Records from a data collection:
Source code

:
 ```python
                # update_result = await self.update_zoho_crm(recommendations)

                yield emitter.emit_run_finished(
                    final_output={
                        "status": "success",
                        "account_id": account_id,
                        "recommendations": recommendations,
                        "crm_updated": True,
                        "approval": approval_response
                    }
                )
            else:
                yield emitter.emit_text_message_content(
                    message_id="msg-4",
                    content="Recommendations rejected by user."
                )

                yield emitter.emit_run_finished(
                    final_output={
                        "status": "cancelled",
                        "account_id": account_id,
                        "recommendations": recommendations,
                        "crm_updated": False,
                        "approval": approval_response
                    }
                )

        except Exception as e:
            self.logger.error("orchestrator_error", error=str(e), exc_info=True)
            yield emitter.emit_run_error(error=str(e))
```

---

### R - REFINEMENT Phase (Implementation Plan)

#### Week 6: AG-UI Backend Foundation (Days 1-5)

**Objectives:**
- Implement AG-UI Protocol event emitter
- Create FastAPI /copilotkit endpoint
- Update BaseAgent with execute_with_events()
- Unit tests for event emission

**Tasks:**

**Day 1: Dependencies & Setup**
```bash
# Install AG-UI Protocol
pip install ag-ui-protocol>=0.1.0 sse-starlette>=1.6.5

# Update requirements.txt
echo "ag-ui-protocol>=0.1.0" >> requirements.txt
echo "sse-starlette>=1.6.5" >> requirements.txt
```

## Exercise aim
Go line by line through the records above and copy each one containing "self".

## Answer box
                # update_result = await self.update_zoho_crm(recommendations)
            self.logger.error("orchestrator_error", error=str(e), exc_info=True)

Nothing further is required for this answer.